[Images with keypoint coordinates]
----

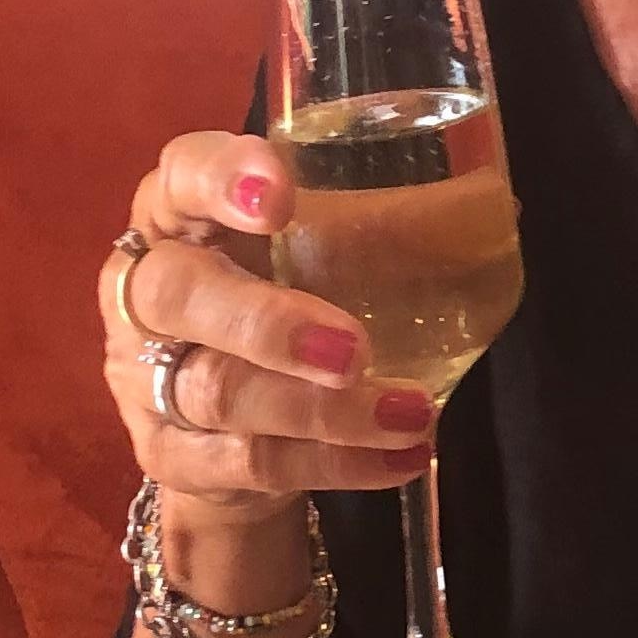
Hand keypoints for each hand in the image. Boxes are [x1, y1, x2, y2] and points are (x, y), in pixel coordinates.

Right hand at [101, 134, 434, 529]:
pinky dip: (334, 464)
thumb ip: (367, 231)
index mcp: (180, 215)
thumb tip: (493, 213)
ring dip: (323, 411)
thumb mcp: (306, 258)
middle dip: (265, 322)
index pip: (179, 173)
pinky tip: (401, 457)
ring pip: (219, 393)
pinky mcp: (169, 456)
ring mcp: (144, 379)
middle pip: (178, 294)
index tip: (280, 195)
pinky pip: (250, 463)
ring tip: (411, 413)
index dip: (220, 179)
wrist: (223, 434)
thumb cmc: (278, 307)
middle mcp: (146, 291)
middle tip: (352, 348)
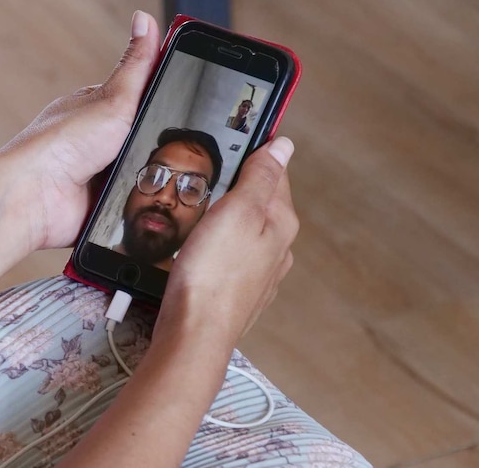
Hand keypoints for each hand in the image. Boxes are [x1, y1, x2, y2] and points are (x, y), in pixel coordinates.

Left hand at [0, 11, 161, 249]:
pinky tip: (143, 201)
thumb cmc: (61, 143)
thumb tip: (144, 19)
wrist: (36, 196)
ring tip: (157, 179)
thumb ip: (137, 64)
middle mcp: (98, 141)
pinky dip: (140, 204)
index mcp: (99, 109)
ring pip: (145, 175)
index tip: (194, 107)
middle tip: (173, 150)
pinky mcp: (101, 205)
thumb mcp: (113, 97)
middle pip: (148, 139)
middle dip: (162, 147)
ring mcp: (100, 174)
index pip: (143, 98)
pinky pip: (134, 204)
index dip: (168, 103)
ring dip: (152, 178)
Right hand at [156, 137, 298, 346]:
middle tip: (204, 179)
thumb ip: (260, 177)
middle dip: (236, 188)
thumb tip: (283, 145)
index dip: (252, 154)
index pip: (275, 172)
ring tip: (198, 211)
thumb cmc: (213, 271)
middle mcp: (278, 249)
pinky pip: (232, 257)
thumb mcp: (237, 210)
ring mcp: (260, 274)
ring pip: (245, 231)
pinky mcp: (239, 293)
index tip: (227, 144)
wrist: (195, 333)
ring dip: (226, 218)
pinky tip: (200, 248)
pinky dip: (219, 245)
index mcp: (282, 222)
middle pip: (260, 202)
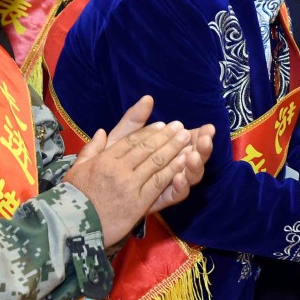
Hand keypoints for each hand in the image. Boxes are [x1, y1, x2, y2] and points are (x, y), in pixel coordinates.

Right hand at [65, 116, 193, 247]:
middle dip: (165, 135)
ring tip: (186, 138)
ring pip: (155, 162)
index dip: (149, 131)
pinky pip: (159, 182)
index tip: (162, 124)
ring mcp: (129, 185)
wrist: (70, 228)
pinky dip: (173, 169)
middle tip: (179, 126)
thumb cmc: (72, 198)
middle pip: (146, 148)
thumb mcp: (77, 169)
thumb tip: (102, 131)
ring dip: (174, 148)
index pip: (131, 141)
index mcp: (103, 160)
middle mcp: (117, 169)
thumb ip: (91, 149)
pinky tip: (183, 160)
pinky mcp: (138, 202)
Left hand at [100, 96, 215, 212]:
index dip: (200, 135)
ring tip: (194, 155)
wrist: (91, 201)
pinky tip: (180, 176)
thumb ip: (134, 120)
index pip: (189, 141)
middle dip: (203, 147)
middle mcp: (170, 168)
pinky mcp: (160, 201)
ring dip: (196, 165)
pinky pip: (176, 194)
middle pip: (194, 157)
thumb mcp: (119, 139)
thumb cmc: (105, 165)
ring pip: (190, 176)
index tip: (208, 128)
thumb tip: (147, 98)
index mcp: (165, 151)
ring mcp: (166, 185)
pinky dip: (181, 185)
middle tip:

----

## Your objective
Your task is to retype the entries verbatim, starting with the line that holds "middle mcp: (98, 141)" and stopping after the line that holds "thumb tip: (283, 145)".

## Exercise output
middle mcp: (98, 141)
pinky dip: (140, 204)
index mcp: (99, 109)
ring pip: (145, 175)
index tip: (194, 107)
middle tip: (173, 150)
pinky mcp: (101, 205)
thumb mcp: (113, 97)
middle pip: (148, 139)
middle dip: (162, 147)
ring mcp: (100, 174)
index pip: (143, 98)
pinky pip: (134, 204)
index dip: (168, 103)
ring dip: (152, 178)
Right hand at [156, 137, 298, 346]:
middle tip: (204, 179)
thumb ip: (260, 177)
middle dip: (236, 188)
thumb tip: (283, 145)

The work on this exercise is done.